自分が心底バカだった。ニナは思い知った。騙されていた。全部こいつに。アーサー先生に謝りたい。あんなに真面目だった先生なのに。嘘をついて退職まで追い込んでしまった。


なんで自分はこうなんだろ。後先考えず自分の感情のままに突っ走ってそして痛い目にあう。誰かを傷つけてしまう。なんでこんなバカなんだ。

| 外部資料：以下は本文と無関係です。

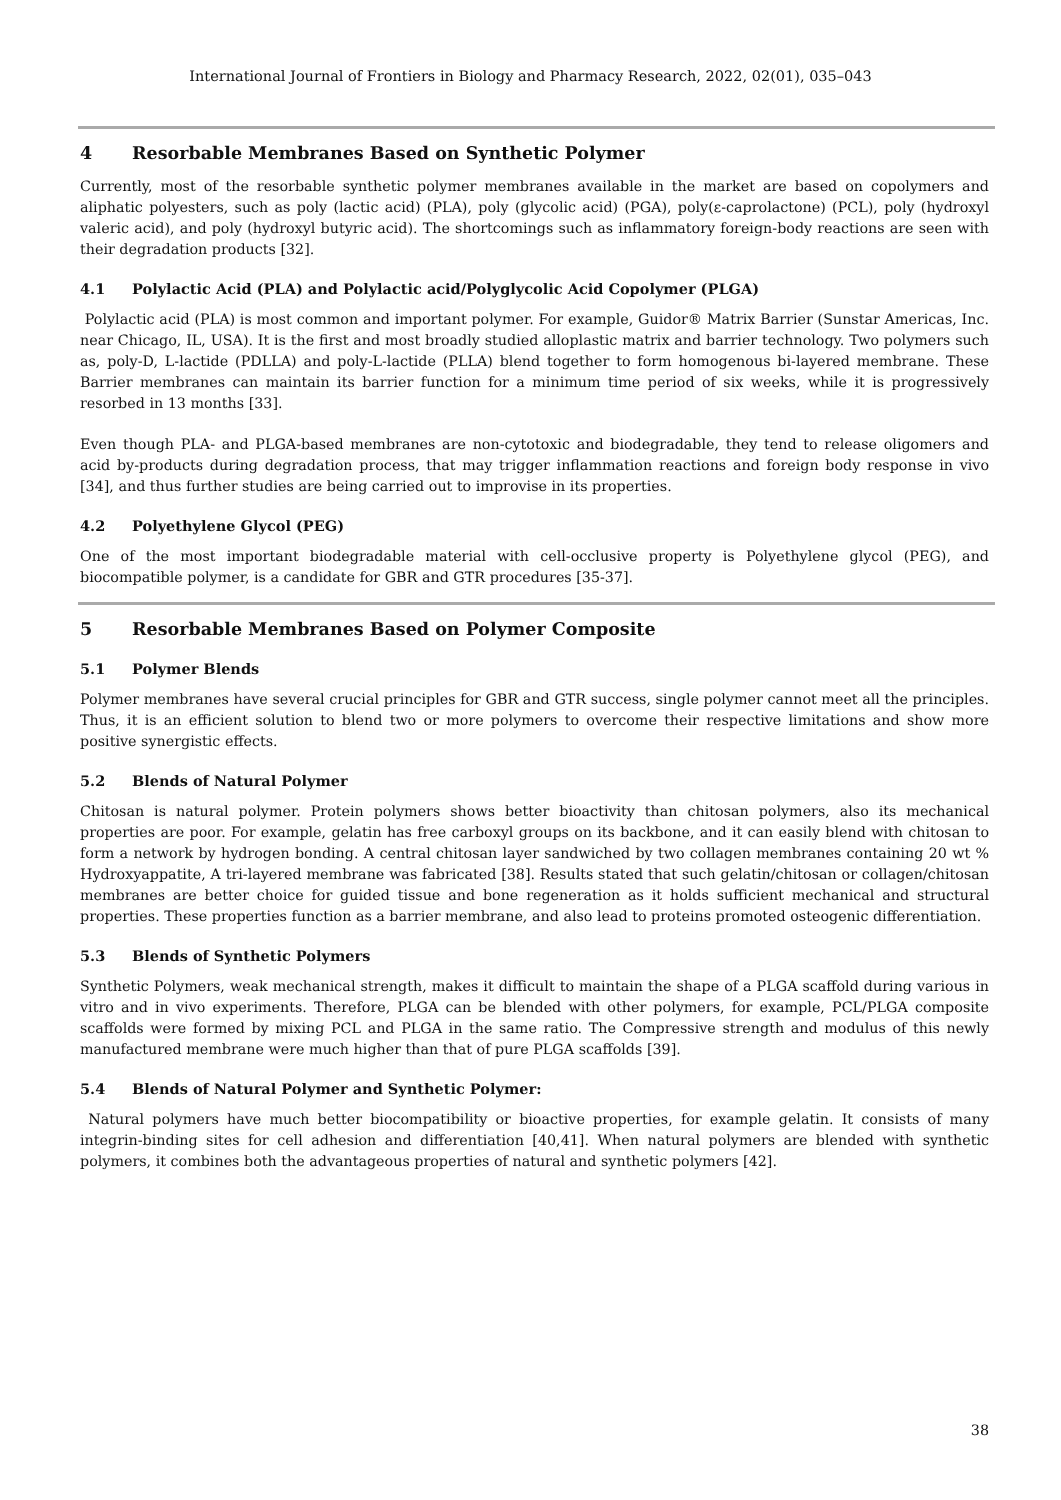International Journal of Frontiers in Biology and Pharmacy Research, 2022, 02(01), 035–043
4 Resorbable Membranes Based on Synthetic Polymer
Currently, most of the resorbable synthetic polymer membranes available in the market are based on copolymers and aliphatic polyesters, such as poly (lactic acid) (PLA), poly (glycolic acid) (PGA), poly(ε-caprolactone) (PCL), poly (hydroxyl valeric acid), and poly (hydroxyl butyric acid). The shortcomings such as inflammatory foreign-body reactions are seen with their degradation products [32].
4.1 Polylactic Acid (PLA) and Polylactic acid/Polyglycolic Acid Copolymer (PLGA)
Polylactic acid (PLA) is most common and important polymer. For example, Guidor® Matrix Barrier (Sunstar Americas, Inc. near Chicago, IL, USA). It is the first and most broadly studied alloplastic matrix and barrier technology. Two polymers such as, poly-D, L-lactide (PDLLA) and poly-L-lactide (PLLA) blend together to form homogenous bi-layered membrane. These Barrier membranes can maintain its barrier function for a minimum time period of six weeks, while it is progressively resorbed in 13 months [33].
Even though PLA- and PLGA-based membranes are non-cytotoxic and biodegradable, they tend to release oligomers and acid by-products during degradation process, that may trigger inflammation reactions and foreign body response in vivo [34], and thus further studies are being carried out to improvise in its properties.
4.2 Polyethylene Glycol (PEG)
One of the most important biodegradable material with cell-occlusive property is Polyethylene glycol (PEG), and biocompatible polymer, is a candidate for GBR and GTR procedures [35-37].
5 Resorbable Membranes Based on Polymer Composite
5.1 Polymer Blends
Polymer membranes have several crucial principles for GBR and GTR success, single polymer cannot meet all the principles. Thus, it is an efficient solution to blend two or more polymers to overcome their respective limitations and show more positive synergistic effects.
5.2 Blends of Natural Polymer
Chitosan is natural polymer. Protein polymers shows better bioactivity than chitosan polymers, also its mechanical properties are poor. For example, gelatin has free carboxyl groups on its backbone, and it can easily blend with chitosan to form a network by hydrogen bonding. A central chitosan layer sandwiched by two collagen membranes containing 20 wt % Hydroxyappatite, A tri-layered membrane was fabricated [38]. Results stated that such gelatin/chitosan or collagen/chitosan membranes are better choice for guided tissue and bone regeneration as it holds sufficient mechanical and structural properties. These properties function as a barrier membrane, and also lead to proteins promoted osteogenic differentiation.
5.3 Blends of Synthetic Polymers
Synthetic Polymers, weak mechanical strength, makes it difficult to maintain the shape of a PLGA scaffold during various in vitro and in vivo experiments. Therefore, PLGA can be blended with other polymers, for example, PCL/PLGA composite scaffolds were formed by mixing PCL and PLGA in the same ratio. The Compressive strength and modulus of this newly manufactured membrane were much higher than that of pure PLGA scaffolds [39].
5.4 Blends of Natural Polymer and Synthetic Polymer:
Natural polymers have much better biocompatibility or bioactive properties, for example gelatin. It consists of many integrin-binding sites for cell adhesion and differentiation [40,41]. When natural polymers are blended with synthetic polymers, it combines both the advantageous properties of natural and synthetic polymers [42].
38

「アーサー。あいつ知ってるか? 国王になったらしいんだ」

レイモンドが言う。


ニナは驚く。

「えっ?」


「いや、マジだって。どんな卑怯な方法を使ったか分からないけどさ、国を乗っ取ったらしいぜ。あいつヤバいだろ」

レイモンドは話を続ける。


「……」

ニナは無言だ。初耳だった。


「それでさ。あいつの噂話を広めようと思ってな。もちろん嘘の。それでそれを買い取ってもらうんだよ。お前がアーサー先生から無理矢理キスされたのは本当だって噂を広めてな。それであいつがそのスキャンダルに困ったら、話を持ちかける。これ以上嘘の噂話を拡げて欲しくなかったら金を出せって。あいつ国王なら絶対買い取るハズだぜ。な、協力してくれ」

レイモンドがなにやら企んでいる。


「あ! あんたバカじゃないの! 新聞にも載ったでしょ! 私達がアーサー先生をハメたって。それで私クビになったんでしょ!」

ニナが叫んだ。


「だから! 脅迫されたことにしとけば良いんだよ。エリスから無理矢理脅されたってな。正直者は馬鹿を見る時代だぞ! なぁ! 協力してくれ」


「もう! 私に関わるなぁ!! 離せ!!」

ニナは叫ぶ。


「だったら俺に金をくれよ! 金がねえんだよ! お前のこともバラしてやるぞ!!」


「キャーーーーーーーーーーーー!!! 助けて!!」

「ニナ!」


「あの……大丈夫ですか?」

若い男の声が二人に声をかけた。そこにはイケメン風のチャラそうな若者が居た。


「助けて下さい!!」

ニナがその若い男の後ろに隠れる。


「お前逃げてんじゃねぇ!」

レイモンドがニナを掴もうとする。


「なにしてるんですか!! 危ないんでやめてもらっていいですか?」

若い男は冷静に対処する。


「お前。俺が誰だか知ってんのか?」

レイモンドは若い男を脅す。


「いや、知りませんけど。普通のオジサンっすよね。ちょっとキモめの」

若い男はからかうように言う。


「あぁ!? 俺はアルケイン魔法学校の教師だぞ! お前みたいなクズとは違うエリート中のエリートだぞ!」

レイモンドは若い男に詰め寄った。


「アルケイン魔法学校? あぁ! 知ってる! レイモンド? あんたレイモンドだろ。最低教師で有名な。街中のみんな知ってるぞ。学生たちが街中で叫んでたからな。お前からセクハラされたって。エリート学校でもあんたみたいなクズがいるんだな!」

男は煽る。


「あぁ! お前! 後悔しても知らないぞ……拘束術式。第三段階まで解除。水の精ウンディーネよ」

するとレイモンドの周りが強烈な魔力で満たされる。


「うおっ! あいつ魔法を使うつもりだ!」

「逃げろ!」

街の人が逃げ惑う。


「雨が降り、地に落ち、川に流れ……」

レイモンドは集中して呪文を発動させようとする。もう殺してやる。レイモンドはそう思った。ありったけの魔力をこめてニナもこの男も殺してやる。


俺をバカにしやがって! 俺をバカに……うべぇ!!


レイモンドの体が吹っ飛ばされる。若い男のパンチがレイモンドの顔に入ったのだ。


「こんなとこで魔法を発動させてんじゃねえよ。アホか。まぁ発動するまえにぶん殴っちまえばどんな魔法も意味ないけどな」

若い男は言う。


「大丈夫ですか?」

若い男はニナに言う。


「はっはい!」

ニナはボーーっと若い男を見ている。


「ここは危ないんで安全な場所まで送りますよ」

若い男はニナの手を取る。若い男はニナをまるで舞踏会でエスコートをする紳士のように手を引いた。


レイモンドから離れていく二人。


「クソーーーー!!! クソーーーーーー!!!」

レイモンドは叫ぶ。顔が痛い。なんなんだあいつは! いきなり殴ってきやがって!! 卑怯だぞ!


「あの……すいません。通報があって」

見知らぬ男の声だ。レイモンドはハッっとそちらを見る。


「あなた街中で魔法を発動しようとしてましたね。申し訳ないですが、禁止地域での魔法は罪になります。あなたを逮捕します」

その男は衛兵だった。


やってしまった。


「クソーーーーーーーーーーーーー!!」

レイモンドは叫んだ。最悪だ! なんでこんなことになったんだ!


レイモンドはうなだれた。そして、衛兵から縄で両手を縛られ牢屋に行くことになった。レイモンドの不幸は続いていく。